> Objective
Reproduce the lines of the records exactly as they appear, starting at the line that contains "family: Acrididae" and ending at the line that contains "genus: Streptopelia". Include both of those lines.

> Data to use
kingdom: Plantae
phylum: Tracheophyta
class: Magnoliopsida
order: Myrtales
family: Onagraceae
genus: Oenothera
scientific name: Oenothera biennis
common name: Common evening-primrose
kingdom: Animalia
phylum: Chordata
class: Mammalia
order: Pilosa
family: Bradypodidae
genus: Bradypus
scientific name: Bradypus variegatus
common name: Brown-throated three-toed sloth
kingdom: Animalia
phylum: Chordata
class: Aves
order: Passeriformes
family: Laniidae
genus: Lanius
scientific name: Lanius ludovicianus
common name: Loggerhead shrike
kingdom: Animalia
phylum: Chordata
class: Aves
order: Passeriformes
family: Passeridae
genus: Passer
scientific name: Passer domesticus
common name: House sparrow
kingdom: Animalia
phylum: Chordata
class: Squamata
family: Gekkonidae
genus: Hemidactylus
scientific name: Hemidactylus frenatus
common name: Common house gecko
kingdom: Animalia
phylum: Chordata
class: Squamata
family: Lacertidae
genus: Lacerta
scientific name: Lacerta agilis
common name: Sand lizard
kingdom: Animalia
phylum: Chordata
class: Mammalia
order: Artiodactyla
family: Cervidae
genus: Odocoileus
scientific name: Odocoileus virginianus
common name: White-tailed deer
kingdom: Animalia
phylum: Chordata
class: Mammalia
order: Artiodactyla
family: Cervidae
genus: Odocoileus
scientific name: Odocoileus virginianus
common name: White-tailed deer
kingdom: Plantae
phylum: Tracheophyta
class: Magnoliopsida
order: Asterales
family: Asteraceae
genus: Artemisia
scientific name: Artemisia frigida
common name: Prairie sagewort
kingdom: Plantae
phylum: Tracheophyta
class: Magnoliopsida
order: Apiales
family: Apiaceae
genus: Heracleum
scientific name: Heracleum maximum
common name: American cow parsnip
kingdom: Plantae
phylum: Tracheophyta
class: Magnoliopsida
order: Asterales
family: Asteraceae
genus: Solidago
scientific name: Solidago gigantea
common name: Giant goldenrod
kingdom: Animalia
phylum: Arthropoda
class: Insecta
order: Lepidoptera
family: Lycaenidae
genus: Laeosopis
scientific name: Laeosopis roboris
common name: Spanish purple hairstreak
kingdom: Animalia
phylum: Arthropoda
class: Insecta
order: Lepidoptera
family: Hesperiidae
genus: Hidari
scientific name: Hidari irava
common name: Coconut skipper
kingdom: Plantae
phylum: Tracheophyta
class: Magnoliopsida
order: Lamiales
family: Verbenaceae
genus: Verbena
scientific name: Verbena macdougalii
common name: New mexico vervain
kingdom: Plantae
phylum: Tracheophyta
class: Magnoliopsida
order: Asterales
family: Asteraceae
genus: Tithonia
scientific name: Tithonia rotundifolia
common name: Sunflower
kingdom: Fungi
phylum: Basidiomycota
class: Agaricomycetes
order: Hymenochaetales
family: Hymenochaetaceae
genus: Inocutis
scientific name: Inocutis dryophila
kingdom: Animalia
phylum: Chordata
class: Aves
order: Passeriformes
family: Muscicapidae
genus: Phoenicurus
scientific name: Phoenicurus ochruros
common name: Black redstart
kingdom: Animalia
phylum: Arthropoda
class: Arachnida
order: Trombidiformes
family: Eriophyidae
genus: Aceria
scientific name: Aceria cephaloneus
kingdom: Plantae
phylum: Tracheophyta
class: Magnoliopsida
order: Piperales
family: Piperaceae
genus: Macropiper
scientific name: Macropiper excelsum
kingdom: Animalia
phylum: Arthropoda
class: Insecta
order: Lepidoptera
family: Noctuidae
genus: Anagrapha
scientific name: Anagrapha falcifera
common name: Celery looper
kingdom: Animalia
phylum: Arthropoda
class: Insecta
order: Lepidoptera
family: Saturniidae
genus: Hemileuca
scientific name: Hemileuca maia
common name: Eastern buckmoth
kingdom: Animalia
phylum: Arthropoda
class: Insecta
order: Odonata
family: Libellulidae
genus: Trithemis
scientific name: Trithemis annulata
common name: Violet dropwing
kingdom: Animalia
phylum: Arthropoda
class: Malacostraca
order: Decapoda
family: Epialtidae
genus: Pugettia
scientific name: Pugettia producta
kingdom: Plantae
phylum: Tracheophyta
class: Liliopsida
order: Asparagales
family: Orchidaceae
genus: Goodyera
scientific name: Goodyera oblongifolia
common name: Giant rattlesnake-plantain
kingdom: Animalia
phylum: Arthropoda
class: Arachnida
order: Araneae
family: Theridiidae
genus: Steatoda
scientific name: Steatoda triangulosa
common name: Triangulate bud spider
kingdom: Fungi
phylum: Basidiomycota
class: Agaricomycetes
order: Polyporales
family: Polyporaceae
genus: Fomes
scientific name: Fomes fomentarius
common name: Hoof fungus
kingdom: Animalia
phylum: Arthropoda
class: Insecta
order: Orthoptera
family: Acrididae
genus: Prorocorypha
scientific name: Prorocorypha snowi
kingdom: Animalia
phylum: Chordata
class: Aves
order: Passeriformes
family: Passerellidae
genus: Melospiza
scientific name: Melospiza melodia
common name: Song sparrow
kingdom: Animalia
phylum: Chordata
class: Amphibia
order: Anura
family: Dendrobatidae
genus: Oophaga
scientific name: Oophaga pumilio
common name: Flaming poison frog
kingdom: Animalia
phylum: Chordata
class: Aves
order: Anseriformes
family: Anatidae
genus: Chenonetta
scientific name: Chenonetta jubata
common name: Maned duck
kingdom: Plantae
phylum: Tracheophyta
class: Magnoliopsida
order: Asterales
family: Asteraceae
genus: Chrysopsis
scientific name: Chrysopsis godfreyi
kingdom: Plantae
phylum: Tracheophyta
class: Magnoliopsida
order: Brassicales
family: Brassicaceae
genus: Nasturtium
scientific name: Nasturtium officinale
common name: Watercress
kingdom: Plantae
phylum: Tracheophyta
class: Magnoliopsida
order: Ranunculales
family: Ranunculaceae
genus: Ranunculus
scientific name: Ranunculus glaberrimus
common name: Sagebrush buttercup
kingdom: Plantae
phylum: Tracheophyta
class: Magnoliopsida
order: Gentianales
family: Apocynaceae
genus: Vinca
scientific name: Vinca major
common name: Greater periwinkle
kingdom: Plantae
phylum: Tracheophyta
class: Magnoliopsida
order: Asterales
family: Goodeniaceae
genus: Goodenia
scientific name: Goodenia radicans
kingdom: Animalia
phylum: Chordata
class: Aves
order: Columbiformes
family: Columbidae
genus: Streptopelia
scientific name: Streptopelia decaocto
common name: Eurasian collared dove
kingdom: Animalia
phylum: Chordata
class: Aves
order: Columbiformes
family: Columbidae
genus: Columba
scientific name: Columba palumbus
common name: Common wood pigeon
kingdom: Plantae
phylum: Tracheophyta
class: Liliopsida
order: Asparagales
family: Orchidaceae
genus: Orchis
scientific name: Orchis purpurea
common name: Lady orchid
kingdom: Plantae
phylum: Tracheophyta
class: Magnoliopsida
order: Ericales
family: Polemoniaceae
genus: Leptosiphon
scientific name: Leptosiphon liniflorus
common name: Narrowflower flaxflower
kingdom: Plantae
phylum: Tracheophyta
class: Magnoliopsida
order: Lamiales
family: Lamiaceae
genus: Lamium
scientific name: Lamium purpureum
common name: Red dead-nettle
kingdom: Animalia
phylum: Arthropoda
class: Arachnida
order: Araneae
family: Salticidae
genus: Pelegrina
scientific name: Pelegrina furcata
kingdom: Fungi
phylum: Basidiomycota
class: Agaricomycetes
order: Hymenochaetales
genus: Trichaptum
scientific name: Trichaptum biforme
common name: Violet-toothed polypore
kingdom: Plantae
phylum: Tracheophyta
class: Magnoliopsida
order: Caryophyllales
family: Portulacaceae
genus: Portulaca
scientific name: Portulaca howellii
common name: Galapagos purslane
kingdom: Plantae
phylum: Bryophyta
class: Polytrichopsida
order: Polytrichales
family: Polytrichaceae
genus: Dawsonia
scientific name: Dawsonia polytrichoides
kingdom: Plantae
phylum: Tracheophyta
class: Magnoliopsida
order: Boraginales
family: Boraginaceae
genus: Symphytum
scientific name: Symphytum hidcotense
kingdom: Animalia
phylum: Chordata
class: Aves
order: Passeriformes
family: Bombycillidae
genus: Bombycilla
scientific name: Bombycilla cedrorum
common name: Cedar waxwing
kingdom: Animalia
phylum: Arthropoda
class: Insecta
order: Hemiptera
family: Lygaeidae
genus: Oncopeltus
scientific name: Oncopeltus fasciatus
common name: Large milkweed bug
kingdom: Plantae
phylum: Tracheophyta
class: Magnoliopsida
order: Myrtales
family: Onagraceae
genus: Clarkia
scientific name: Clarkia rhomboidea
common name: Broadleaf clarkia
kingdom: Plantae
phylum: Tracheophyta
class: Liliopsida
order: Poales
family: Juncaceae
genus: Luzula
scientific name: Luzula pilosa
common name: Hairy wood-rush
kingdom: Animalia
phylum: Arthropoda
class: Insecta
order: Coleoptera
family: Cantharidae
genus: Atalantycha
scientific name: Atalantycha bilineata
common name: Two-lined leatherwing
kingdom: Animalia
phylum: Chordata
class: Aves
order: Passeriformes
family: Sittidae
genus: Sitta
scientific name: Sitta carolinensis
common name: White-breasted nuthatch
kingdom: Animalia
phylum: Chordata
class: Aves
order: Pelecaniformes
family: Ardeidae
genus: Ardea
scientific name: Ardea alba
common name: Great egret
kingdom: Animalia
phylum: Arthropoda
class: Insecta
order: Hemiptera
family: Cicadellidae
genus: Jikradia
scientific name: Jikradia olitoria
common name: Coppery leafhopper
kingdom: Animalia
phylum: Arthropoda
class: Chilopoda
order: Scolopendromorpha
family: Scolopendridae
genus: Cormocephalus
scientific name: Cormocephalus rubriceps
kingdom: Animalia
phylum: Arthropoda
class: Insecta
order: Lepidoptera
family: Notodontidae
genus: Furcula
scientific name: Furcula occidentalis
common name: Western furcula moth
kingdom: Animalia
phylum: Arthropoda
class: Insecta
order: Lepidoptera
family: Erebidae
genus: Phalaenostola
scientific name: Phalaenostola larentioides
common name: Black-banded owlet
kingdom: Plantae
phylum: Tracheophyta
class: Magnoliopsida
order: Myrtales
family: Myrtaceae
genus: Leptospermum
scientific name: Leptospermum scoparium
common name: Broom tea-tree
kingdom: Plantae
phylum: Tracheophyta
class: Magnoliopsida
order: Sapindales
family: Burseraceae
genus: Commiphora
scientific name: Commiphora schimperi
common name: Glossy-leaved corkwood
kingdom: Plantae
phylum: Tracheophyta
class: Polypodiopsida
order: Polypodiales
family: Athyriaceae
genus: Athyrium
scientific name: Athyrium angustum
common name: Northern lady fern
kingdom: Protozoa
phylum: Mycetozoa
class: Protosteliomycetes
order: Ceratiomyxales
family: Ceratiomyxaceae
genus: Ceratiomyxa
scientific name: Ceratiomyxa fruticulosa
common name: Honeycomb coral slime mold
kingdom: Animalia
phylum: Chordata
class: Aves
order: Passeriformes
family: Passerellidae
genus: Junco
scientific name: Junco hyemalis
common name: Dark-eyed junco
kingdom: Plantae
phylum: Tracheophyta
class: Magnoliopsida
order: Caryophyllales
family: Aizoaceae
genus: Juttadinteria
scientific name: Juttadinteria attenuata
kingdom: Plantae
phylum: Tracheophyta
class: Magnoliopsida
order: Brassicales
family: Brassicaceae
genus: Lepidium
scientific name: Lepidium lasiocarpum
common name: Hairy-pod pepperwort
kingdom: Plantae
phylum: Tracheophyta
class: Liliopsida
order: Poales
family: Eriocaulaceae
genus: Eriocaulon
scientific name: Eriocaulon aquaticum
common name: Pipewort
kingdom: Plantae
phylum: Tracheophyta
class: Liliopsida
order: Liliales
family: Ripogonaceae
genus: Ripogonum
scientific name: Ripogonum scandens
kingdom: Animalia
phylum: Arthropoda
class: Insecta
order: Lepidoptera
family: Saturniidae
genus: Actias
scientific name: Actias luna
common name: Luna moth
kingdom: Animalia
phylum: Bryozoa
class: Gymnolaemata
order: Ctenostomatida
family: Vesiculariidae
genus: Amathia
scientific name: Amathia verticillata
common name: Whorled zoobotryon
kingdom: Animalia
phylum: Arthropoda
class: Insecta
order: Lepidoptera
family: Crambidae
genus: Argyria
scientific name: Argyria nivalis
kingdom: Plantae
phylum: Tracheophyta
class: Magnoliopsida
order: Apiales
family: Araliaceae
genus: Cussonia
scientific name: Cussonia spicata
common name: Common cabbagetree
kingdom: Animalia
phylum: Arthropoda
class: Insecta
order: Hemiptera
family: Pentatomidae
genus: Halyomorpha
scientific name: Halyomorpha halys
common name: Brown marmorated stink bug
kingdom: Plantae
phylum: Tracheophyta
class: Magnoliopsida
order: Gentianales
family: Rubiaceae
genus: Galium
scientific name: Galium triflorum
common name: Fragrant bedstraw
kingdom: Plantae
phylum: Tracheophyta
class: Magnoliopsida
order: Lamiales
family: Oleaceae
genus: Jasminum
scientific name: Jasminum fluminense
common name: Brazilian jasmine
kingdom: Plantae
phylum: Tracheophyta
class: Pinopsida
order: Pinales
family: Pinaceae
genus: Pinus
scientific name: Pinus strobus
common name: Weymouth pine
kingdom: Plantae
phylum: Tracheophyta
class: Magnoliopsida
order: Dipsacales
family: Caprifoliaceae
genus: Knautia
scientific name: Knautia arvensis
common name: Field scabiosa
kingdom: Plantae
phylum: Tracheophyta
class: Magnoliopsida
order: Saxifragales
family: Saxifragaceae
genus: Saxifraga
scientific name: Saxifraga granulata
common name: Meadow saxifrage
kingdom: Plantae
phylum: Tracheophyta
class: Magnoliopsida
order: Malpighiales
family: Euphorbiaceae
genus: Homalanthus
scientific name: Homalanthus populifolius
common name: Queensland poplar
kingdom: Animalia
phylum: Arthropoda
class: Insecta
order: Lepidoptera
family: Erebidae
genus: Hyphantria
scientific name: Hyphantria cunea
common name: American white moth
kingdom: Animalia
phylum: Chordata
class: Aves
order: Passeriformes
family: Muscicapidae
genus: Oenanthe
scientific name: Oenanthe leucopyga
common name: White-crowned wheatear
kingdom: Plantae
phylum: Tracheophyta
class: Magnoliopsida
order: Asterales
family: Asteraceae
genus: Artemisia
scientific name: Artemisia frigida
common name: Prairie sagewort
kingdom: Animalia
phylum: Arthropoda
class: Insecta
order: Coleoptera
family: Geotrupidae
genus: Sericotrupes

> Reply
family: Acrididae
genus: Prorocorypha
scientific name: Prorocorypha snowi
kingdom: Animalia
phylum: Chordata
class: Aves
order: Passeriformes
family: Passerellidae
genus: Melospiza
scientific name: Melospiza melodia
common name: Song sparrow
kingdom: Animalia
phylum: Chordata
class: Amphibia
order: Anura
family: Dendrobatidae
genus: Oophaga
scientific name: Oophaga pumilio
common name: Flaming poison frog
kingdom: Animalia
phylum: Chordata
class: Aves
order: Anseriformes
family: Anatidae
genus: Chenonetta
scientific name: Chenonetta jubata
common name: Maned duck
kingdom: Plantae
phylum: Tracheophyta
class: Magnoliopsida
order: Asterales
family: Asteraceae
genus: Chrysopsis
scientific name: Chrysopsis godfreyi
kingdom: Plantae
phylum: Tracheophyta
class: Magnoliopsida
order: Brassicales
family: Brassicaceae
genus: Nasturtium
scientific name: Nasturtium officinale
common name: Watercress
kingdom: Plantae
phylum: Tracheophyta
class: Magnoliopsida
order: Ranunculales
family: Ranunculaceae
genus: Ranunculus
scientific name: Ranunculus glaberrimus
common name: Sagebrush buttercup
kingdom: Plantae
phylum: Tracheophyta
class: Magnoliopsida
order: Gentianales
family: Apocynaceae
genus: Vinca
scientific name: Vinca major
common name: Greater periwinkle
kingdom: Plantae
phylum: Tracheophyta
class: Magnoliopsida
order: Asterales
family: Goodeniaceae
genus: Goodenia
scientific name: Goodenia radicans
kingdom: Animalia
phylum: Chordata
class: Aves
order: Columbiformes
family: Columbidae
genus: Streptopelia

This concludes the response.